TASK STATEMENT => Retype the lines from the first one in the records down to the line containing "ring dip: (222, 211)", counting both, and leave out any pictures.

------ ENTRIES PROVIDED ------

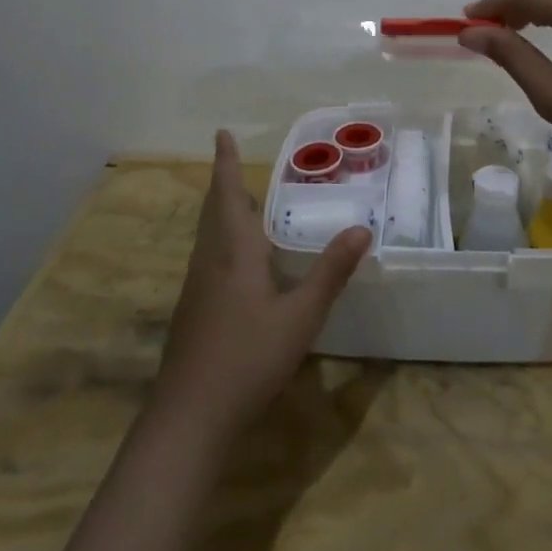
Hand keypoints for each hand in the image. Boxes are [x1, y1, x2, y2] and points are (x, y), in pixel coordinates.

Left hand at [156, 131, 371, 433]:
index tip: (220, 132)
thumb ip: (330, 272)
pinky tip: (241, 262)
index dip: (224, 162)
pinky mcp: (193, 311)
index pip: (228, 194)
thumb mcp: (300, 316)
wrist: (189, 418)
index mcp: (233, 252)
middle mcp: (209, 261)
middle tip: (233, 161)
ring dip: (222, 211)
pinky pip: (209, 257)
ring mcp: (196, 287)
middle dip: (223, 182)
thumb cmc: (248, 358)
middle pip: (213, 210)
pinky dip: (223, 240)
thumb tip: (362, 229)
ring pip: (208, 235)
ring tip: (244, 203)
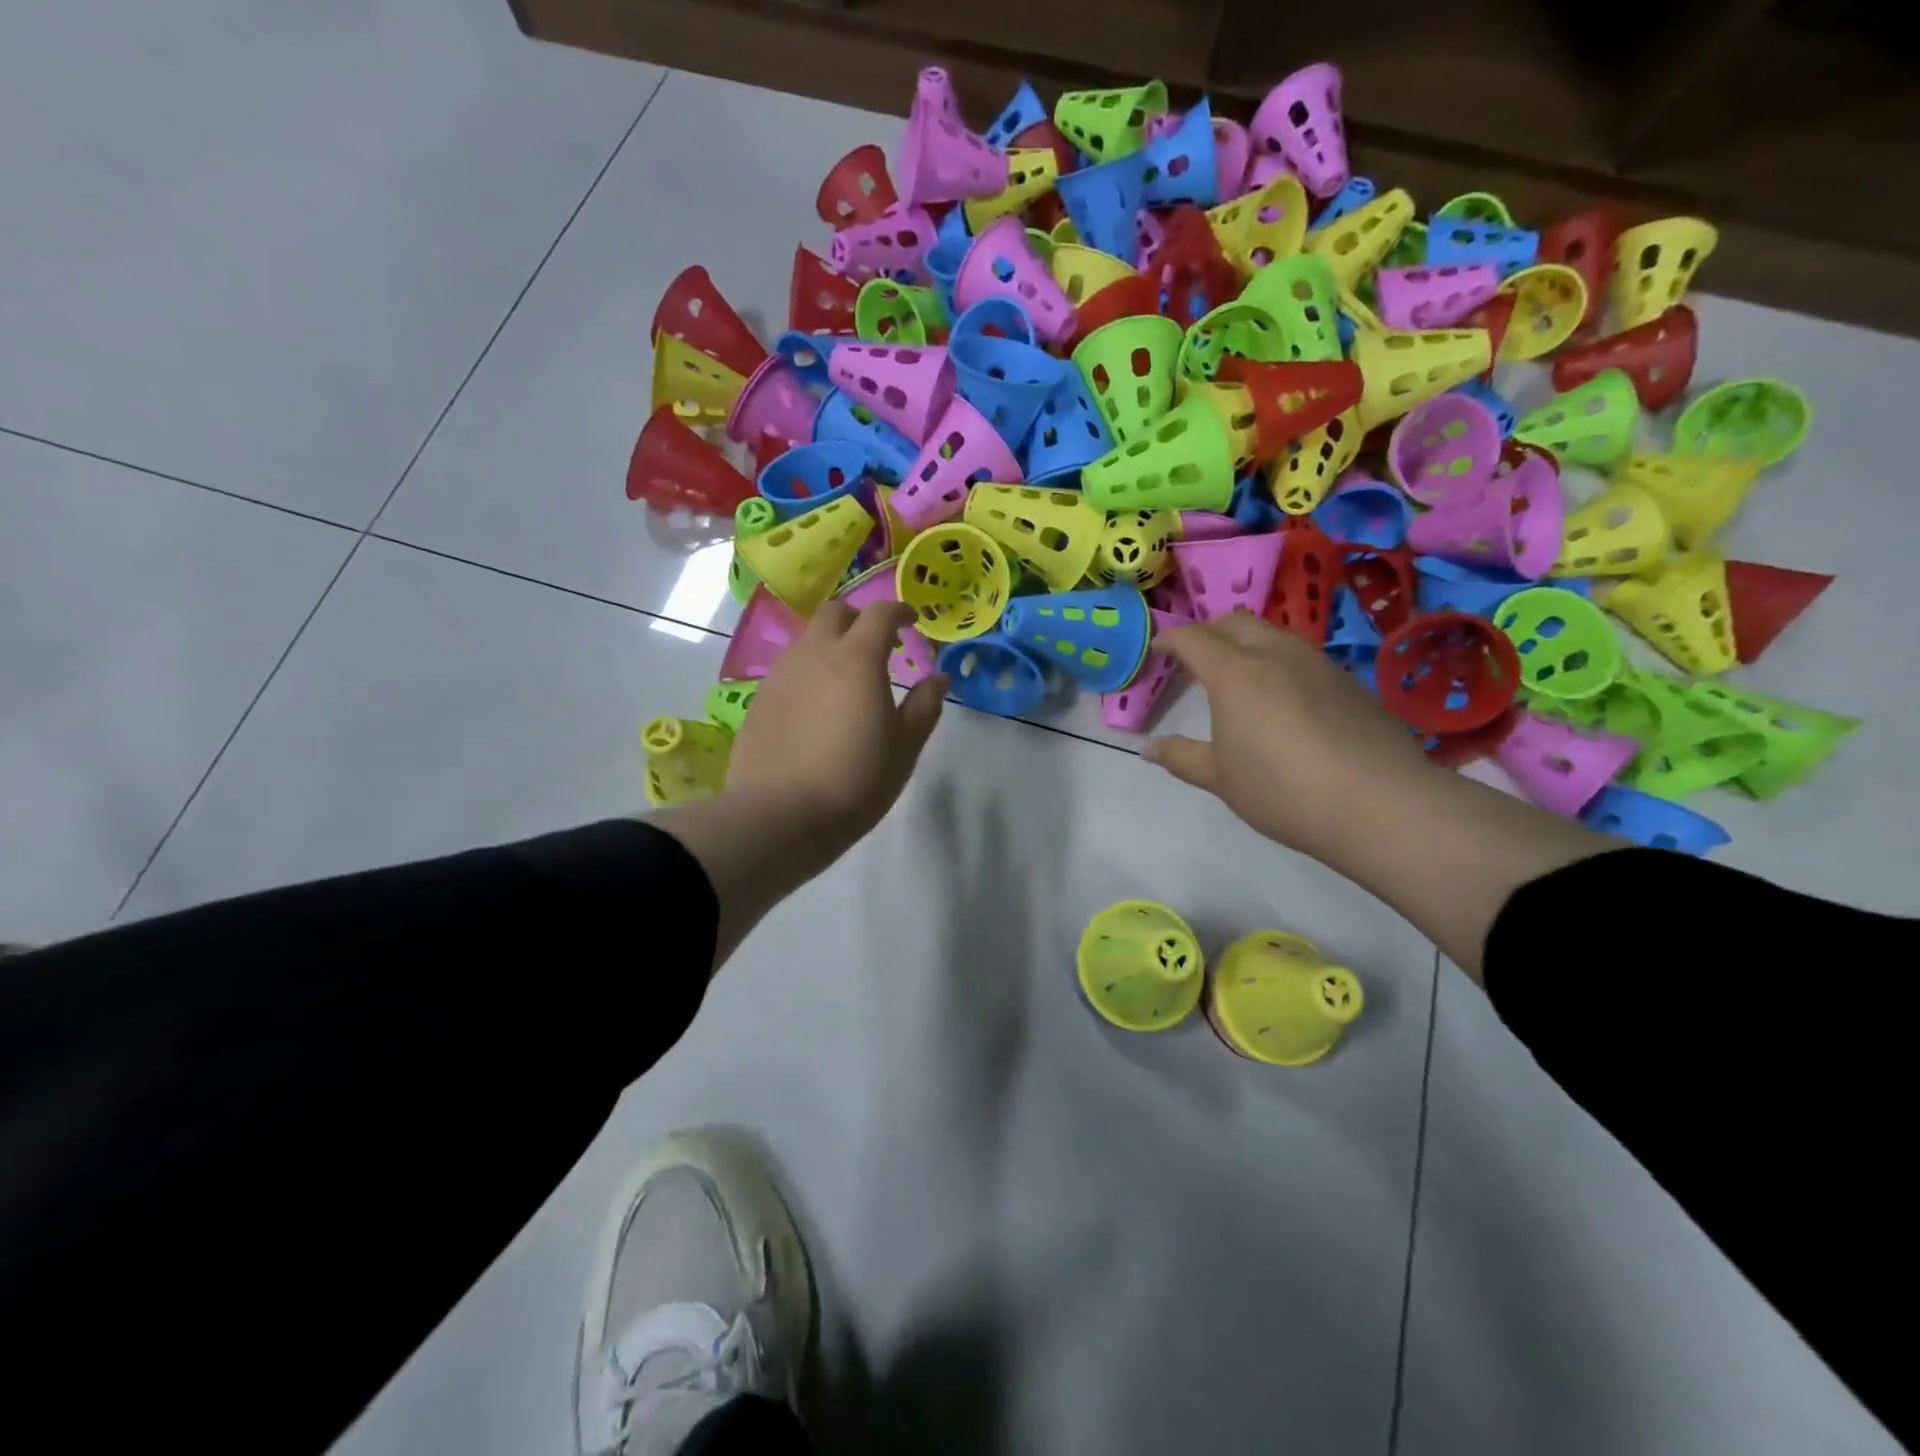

------

ANSWER TO THIS EXERCISE =>
Hand keypoints for each hand in the image. Boxes are [x1, y1, x2, y2] and points are (x, y), in pixel coordinates.

Left hand at [156, 131, 371, 433]:
index tip: (220, 132)
thumb ip: (330, 272)
pinky tip: (241, 262)
index dip: (224, 162)
pinky mcp: (193, 311)
index pip: (228, 194)
thumb mcp: (300, 316)
wrist: (189, 418)
index mcp: (233, 252)
middle mcp: (209, 261)
middle tip: (233, 161)
ring dip: (222, 211)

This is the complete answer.